VMamba is a new and promising backbone network in computer vision that warrants more research efforts. However, from what I understand, VMamba-based models currently face challenges in achieving better efficiency than CNNs and ViTs. This is why numerous recent works aim to further enhance Mamba to make it viable for real-world applications. In my opinion, the authors’ claim of achieving a 1.5x speedup in inference and a 2.0x speedup in training is commendable and meets expectations.

I reviewed the NeurIPS 2024 FAQ for Authors on the official website, and it appears that the second version of VMamba, which appeared on arXiv this April, can indeed be considered concurrent with this submission. Therefore, I have no concerns about the current comparative experiments, and it’s great to see the authors include new comparison results with that second version of VMamba.

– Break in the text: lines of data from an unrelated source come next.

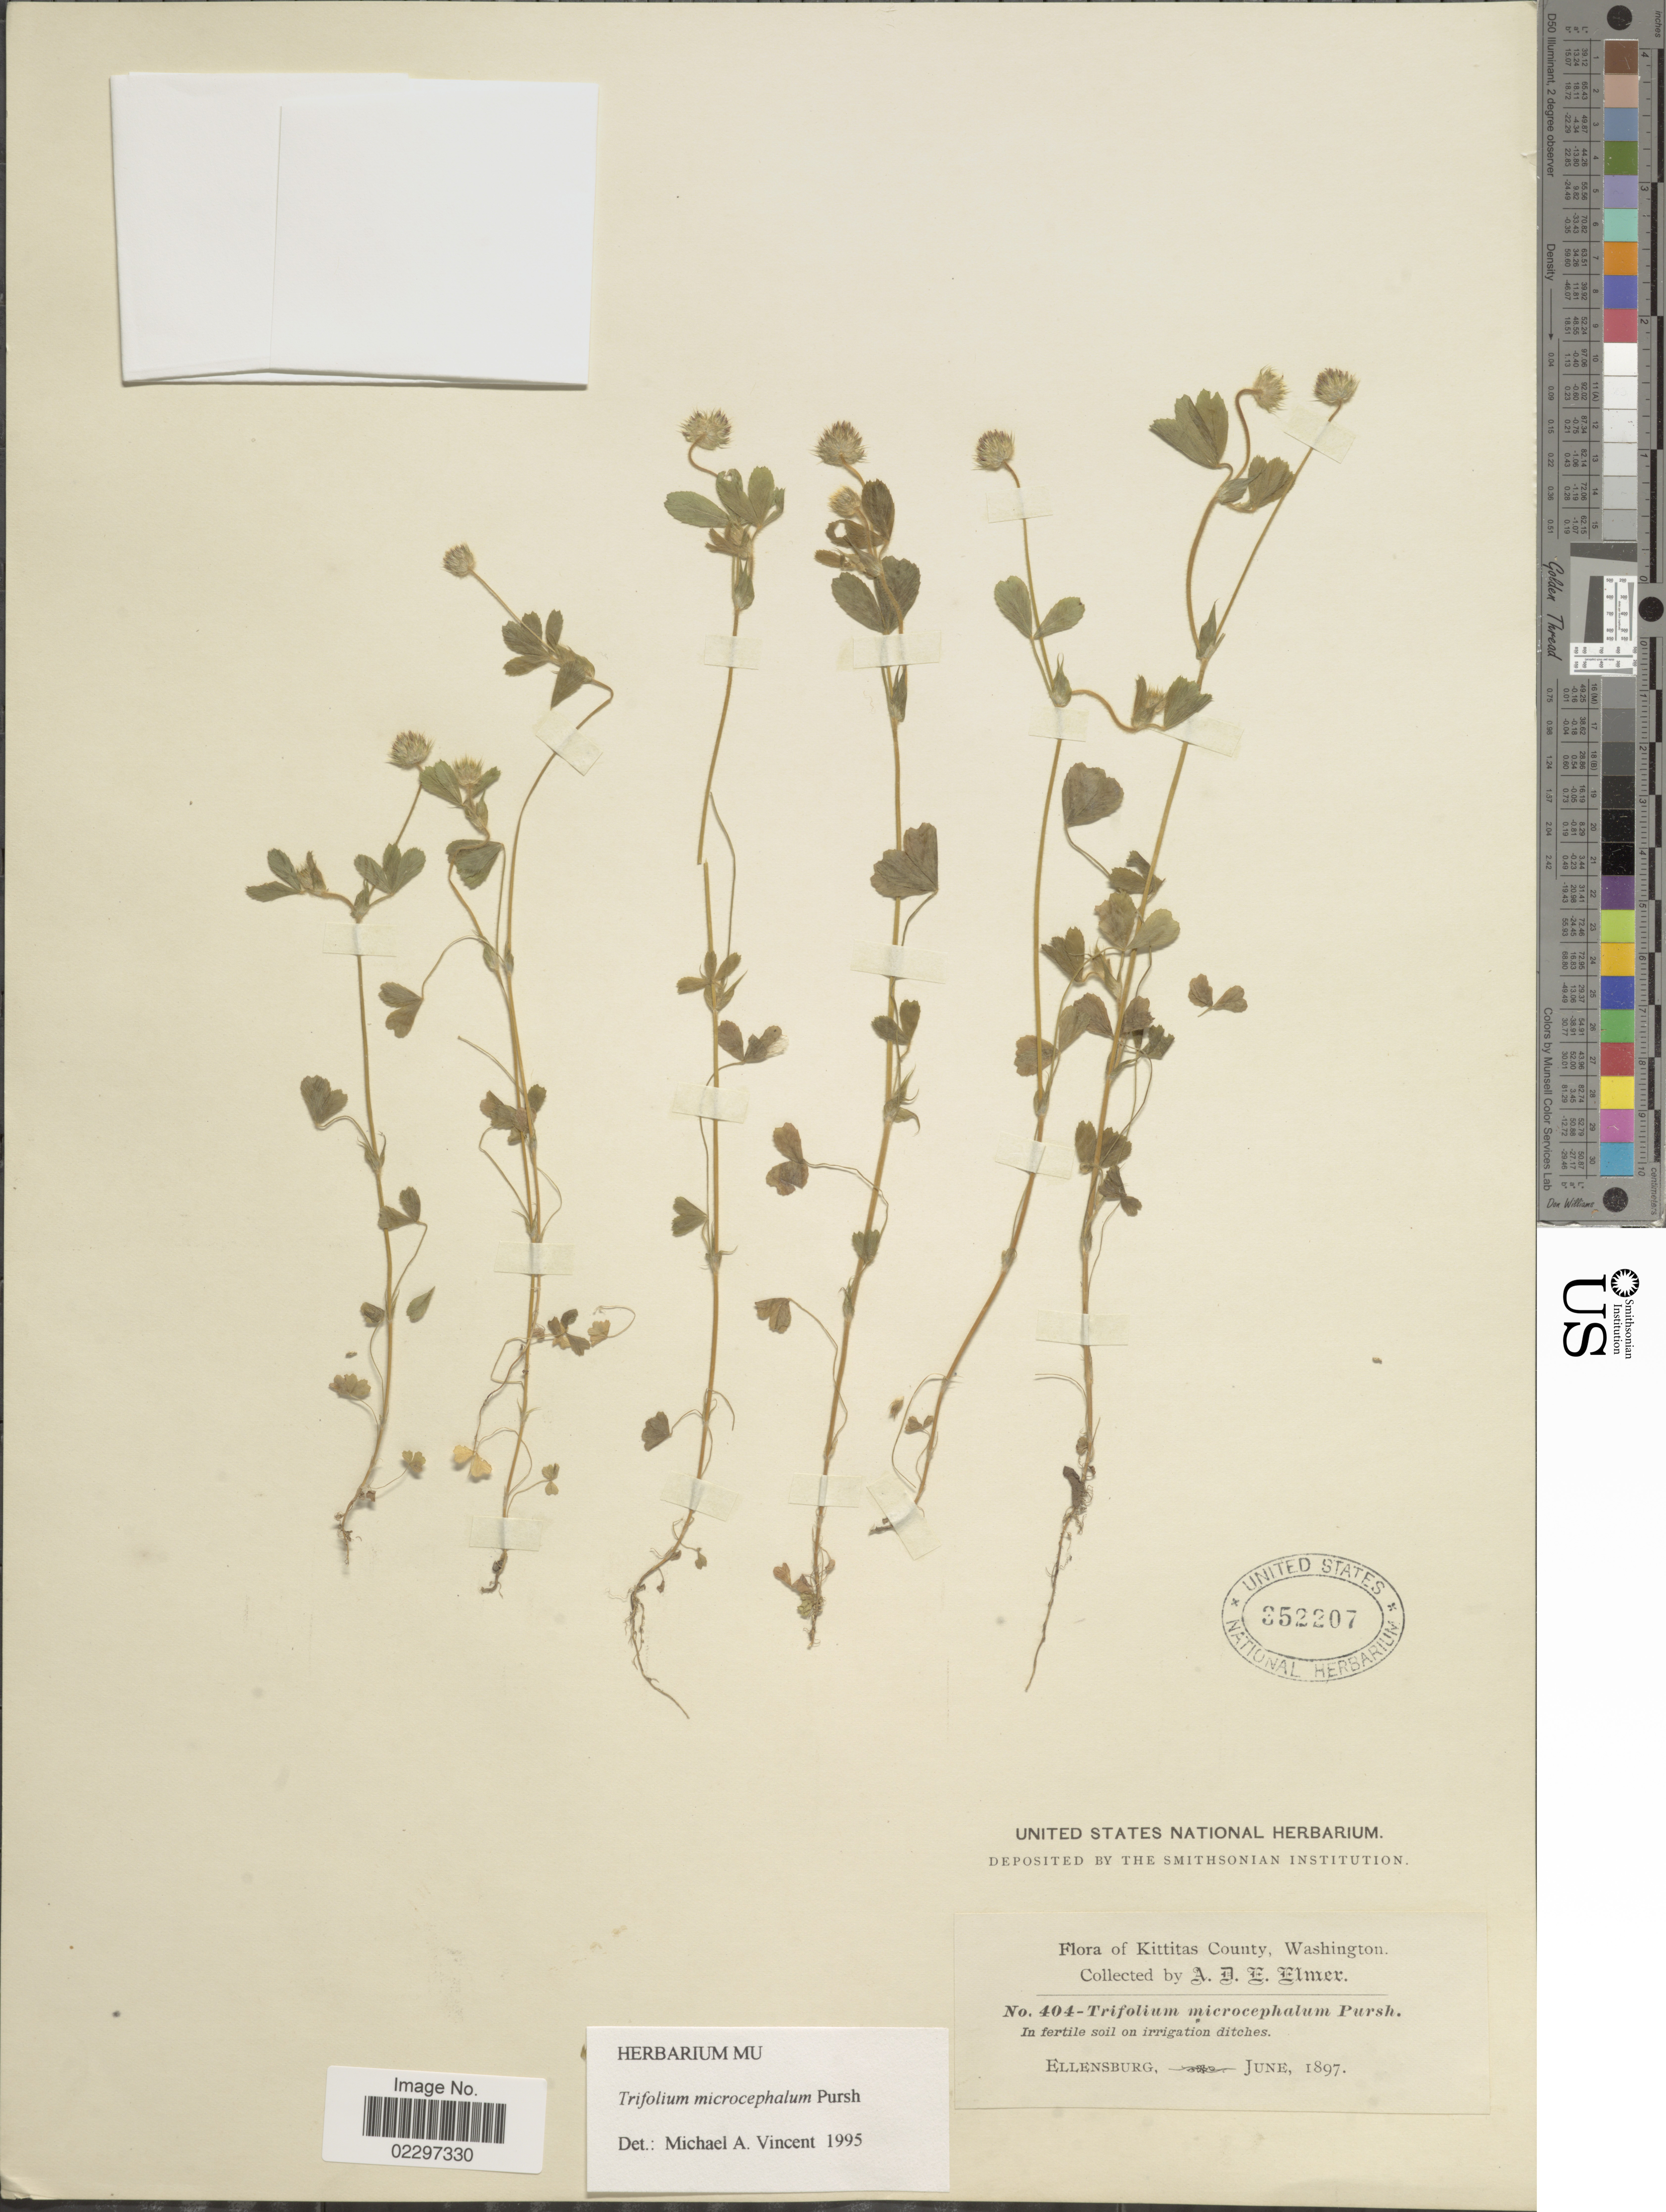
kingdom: Plantae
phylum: Tracheophyta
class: Magnoliopsida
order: Fabales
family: Fabaceae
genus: Trifolium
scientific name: Trifolium microcephalum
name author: Pursh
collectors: A. D. E. Elmer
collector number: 404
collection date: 1897-06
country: United States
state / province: Washington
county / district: Kittitas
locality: Kittitas County. Ellensburg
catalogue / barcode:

Overall, I am inclined to accept the paper and am open to further discussions with other reviewers.

最终决定

The paper proposes Multi-Scale VMamba, a hierarchical visual state space model that aims to address the limitations of existing models by improving efficiency and long-range dependency learning through a multi-scale 2D scanning technique and a Convolutional Feed-Forward Network (ConvFFN). The reviewers generally appreciated the problem’s importance and the proposed solutions but raised concerns regarding the novelty of the approach, given the concurrent work on VMamba, as well as scalability and efficiency in practical applications and more detailed ablations.

In their rebuttal, the authors provided new results on scalability with small and base versions, further results on efficiency, additional ablations to clarify the usefulness of proposed components. They also argued that VMamba-v2 should be considered concurrent work, citing NeurIPS guidelines that suggest work appearing less than two months before the submission deadline should not be mandatory for comparison. The authors made a case that their contributions are orthogonal to the improvements in VMamba to which most of the reviewers agree.

After carefully considering the reviews, the authors’ rebuttal, and the discussion, the AC acknowledges that the proposed approach has merit and presented ideas will be useful to the efforts to improve efficiency and performance of Mamba architectures. Specifically, not including VMamba-v2 in comparisons is understandable given the work is continuously improving and the specific changes were close to the submission dates (however, a more direct comparison with SoTA implementations will improve this work's quality - kindly see the comments below). The AC also recognizes the efforts made by the authors to address the reviewers’ concerns, particularly with the additional experiments and comparisons. While some concerns remain, particularly regarding scalability and efficiency, the paper presents a meaningful contribution to the field by tackling the long-range dependency issue in state space models with an interesting approach.

Considering all aspects, the AC recommends an accept decision. The authors are encouraged to further clarify their contributions and comparisons with VMamba in the final version and include all suggested changes. In line with the author's comment, "our contribution to efficiency is orthogonal to theirs, which could be integrated to achieve a better efficiency," it will be a great addition to the final version if the authors can include their proposed MS2D and ConvFFN on top of the recent version of VMamba to demonstrate its generalization and ability to provide gains over more competitive baselines. Similarly, AC will strongly suggest authors to update Fig. 1 comparison with actual GPU runtimes on x-axis, since the FLOPs comparison can give a misleading picture.